We can intuitively see the relative rate of change between variance and bias in our previous test MSE graph:
plt.figure(figsize=(fig_size_x * 0.6, fig_size_y))
plt.plot(flexibility, train_mses, '-', color='gray', linewidth=2, label='Training MSE')
plt.plot(flexibility, test_mses, '-', color='red', linewidth=2, label='Test MSE')

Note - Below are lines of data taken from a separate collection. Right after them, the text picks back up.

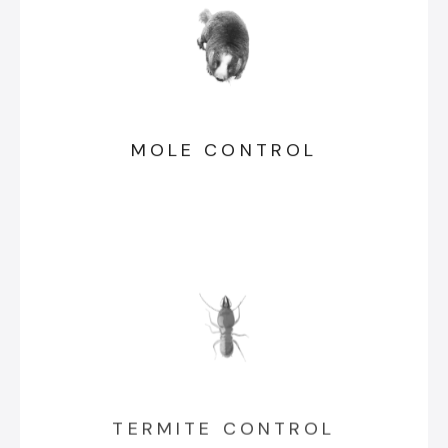
MOLE CONTROL
TERMITE CONTROL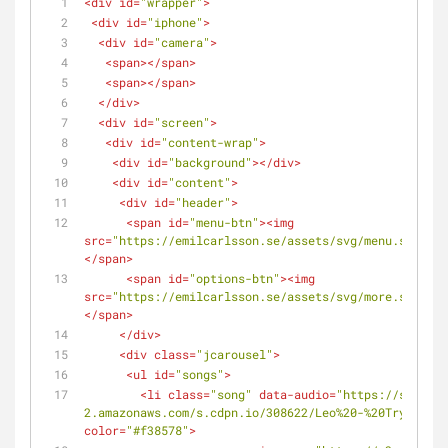
<
div
id
=
"wrapper"
>
<
div
id
=
"iphone"
>
<
div
id
=
"camera"
>
<
span
>
</
span
>
<
span
>
</
span
>
</
div
>
<
div
id
=
"screen"
>
<
div
id
=
"content-wrap"
>
<
div
id
=
"background"
>
</
div
>
<
div
id
=
"content"
>
<
div
id
=
"header"
>
<
span
id
=
"menu-btn"
>
<
img
src
=
"https://emilcarlsson.se/assets/svg/menu.svg"
al
</
span
>
<
span
id
=
"options-btn"
>
<
img
src
=
"https://emilcarlsson.se/assets/svg/more.svg"
al
</
span
>
</
div
>
<
div
class
=
"jcarousel"
>
<
ul
id
=
"songs"
>
<
li
class
=
"song"
data-audio
=
"https://s3-us-w
2.amazonaws.com/s.cdpn.io/308622/Leo%20-%20Trying.mp
color
=
"#f38578"
>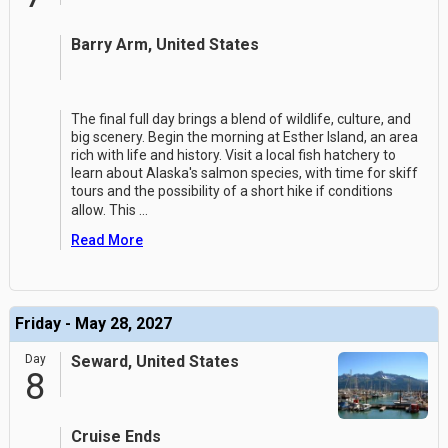
Barry Arm, United States
The final full day brings a blend of wildlife, culture, and
big scenery. Begin the morning at Esther Island, an area
rich with life and history. Visit a local fish hatchery to
learn about Alaska's salmon species, with time for skiff
tours and the possibility of a short hike if conditions
allow. This
...
Read More
Friday - May 28, 2027
Day
Seward, United States
8
Cruise Ends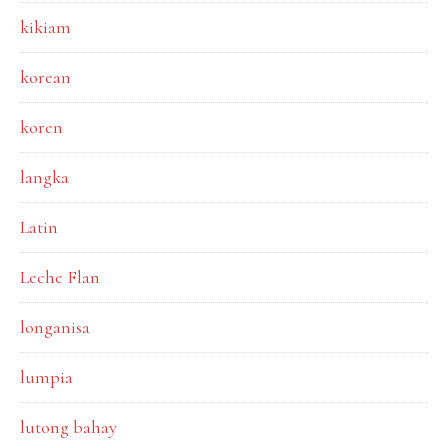
kikiam
korean
koren
langka
Latin
Leche Flan
longanisa
lumpia
lutong bahay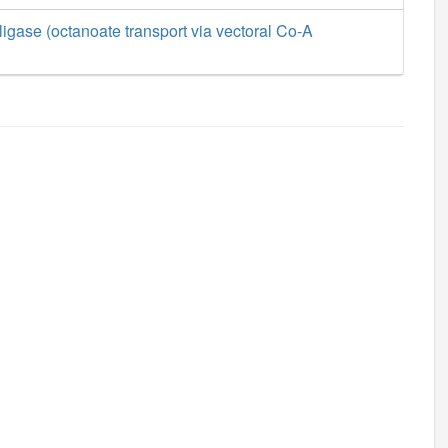
ligase (octanoate transport via vectoral Co-A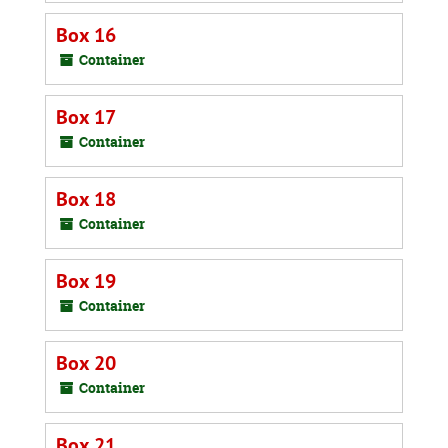
Box 16
Container
Box 17
Container
Box 18
Container
Box 19
Container
Box 20
Container
Box 21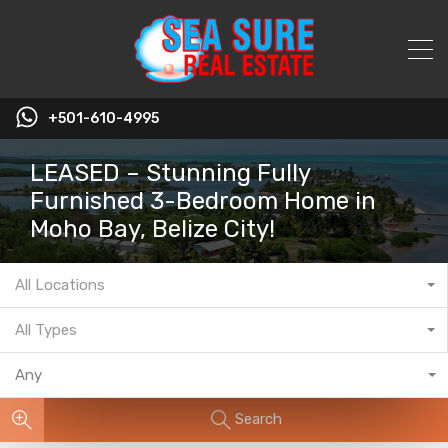
+501-610-4995
LEASED – Stunning Fully
Furnished 3-Bedroom Home in
Moho Bay, Belize City!
All Locations
All Types
Any
Search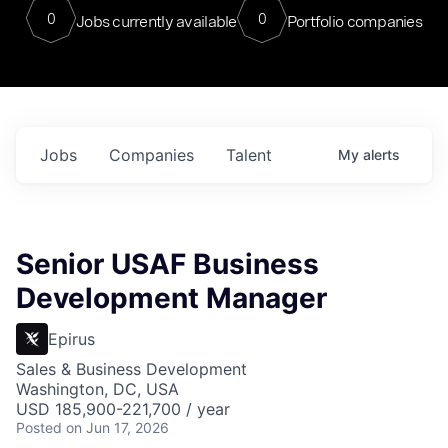
0
0
Jobs currently available
Portfolio companies
Jobs
Companies
Talent
My
alerts
Senior USAF Business
Development Manager
Epirus
Sales & Business Development
Washington, DC, USA
USD 185,900-221,700 / year
Posted
on Jun 17, 2026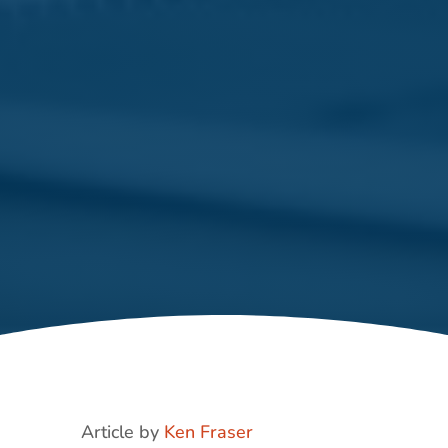
Article by
Ken Fraser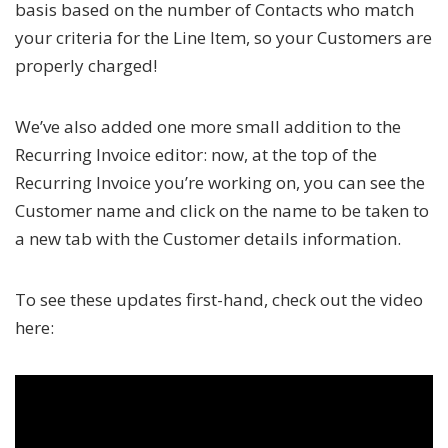
basis based on the number of Contacts who match
your criteria for the Line Item, so your Customers are
properly charged!
We’ve also added one more small addition to the
Recurring Invoice editor: now, at the top of the
Recurring Invoice you’re working on, you can see the
Customer name and click on the name to be taken to
a new tab with the Customer details information.
To see these updates first-hand, check out the video
here: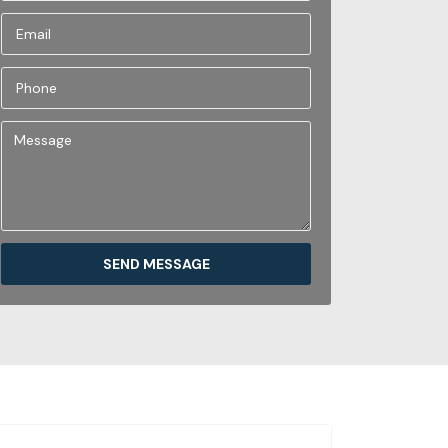
SEND MESSAGE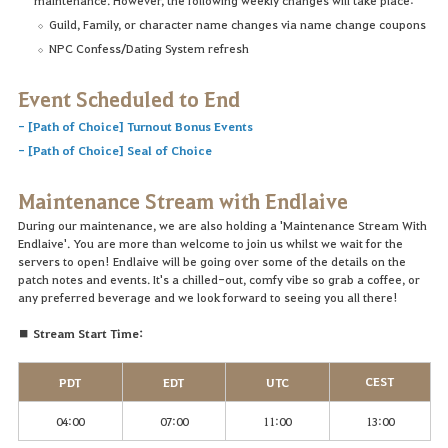
Guild, Family, or character name changes via name change coupons
NPC Confess/Dating System refresh
Event Scheduled to End
-
[Path of Choice] Turnout Bonus Events
-
[Path of Choice] Seal of Choice
Maintenance Stream with Endlaive
During our maintenance, we are also holding a 'Maintenance Stream With
Endlaive'. You are more than welcome to join us whilst we wait for the
servers to open! Endlaive will be going over some of the details on the
patch notes and events. It's a chilled-out, comfy vibe so grab a coffee, or
any preferred beverage and we look forward to seeing you all there!
■ Stream Start Time:
CEST
PDT
EDT
UTC
04:00
07:00
11:00
13:00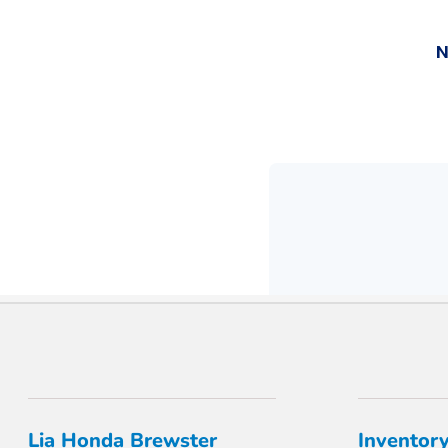
Lia Honda Brewster
Inventor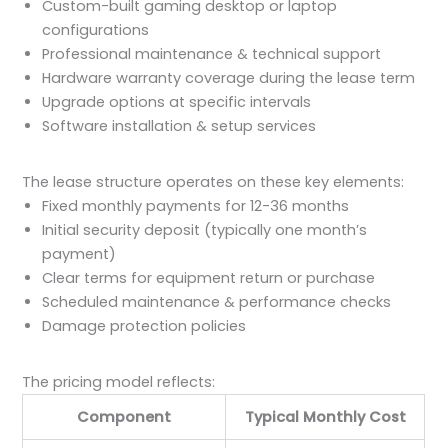
Custom-built gaming desktop or laptop
configurations
Professional maintenance & technical support
Hardware warranty coverage during the lease term
Upgrade options at specific intervals
Software installation & setup services
The lease structure operates on these key elements:
Fixed monthly payments for 12-36 months
Initial security deposit (typically one month’s
payment)
Clear terms for equipment return or purchase
Scheduled maintenance & performance checks
Damage protection policies
The pricing model reflects:
Component
Typical Monthly Cost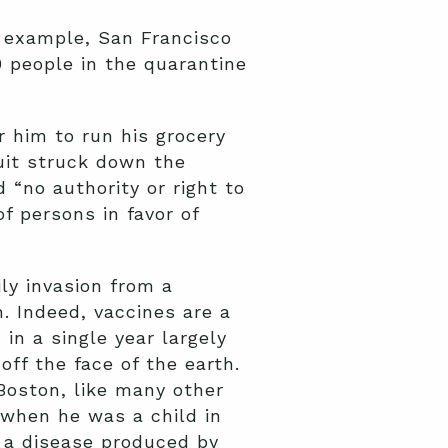
or example, San Francisco
 people in the quarantine
 him to run his grocery
uit struck down the
 “no authority or right to
of persons in favor of
ly invasion from a
h. Indeed, vaccines are a
in a single year largely
off the face of the earth.
oston, like many other
 when he was a child in
 a disease produced by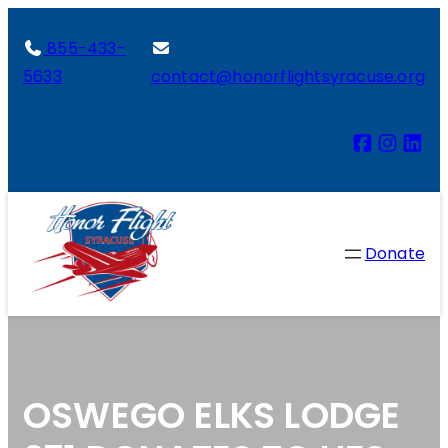
855-433-
5633
contact@honorflightsyracuse.org
Donate
OSWEGO ELKS LODGE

for i, (f, c) in enumerate(zip(flexibility, colors)):
plt.plot(f, train_mses[i], 's', color=c, markersize=5)
plt.plot(f, test_mses[i], 's', color=c, markersize=5)
plt.xlabel('Flexibility (degree)')
plt.ylabel('Mean Squared Error')
#plt.ylabel('Mean Squared Error (log scale)')
#plt.yscale('log')
plt.xticks(flexibility, ['1', '3', '15'])
plt.legend(loc='upper center')
plt.grid(False)
plt.tight_layout()
plt.show()
plt.close()
As we increase the model flexibility (in this example controlled by the degree of the polynomial used to compute \(\hat{f}\)), the bias decreases faster than the variance increases and the test MSE drops. Eventually, increasing the flexibility does little to keep reducing the bias, but starts to significantly increase the variance, resulting in the test MSE to go back up again.
Looking at the test MSE plot, which model would you select and why? Would you consider evaluating polynomilas with other degrees?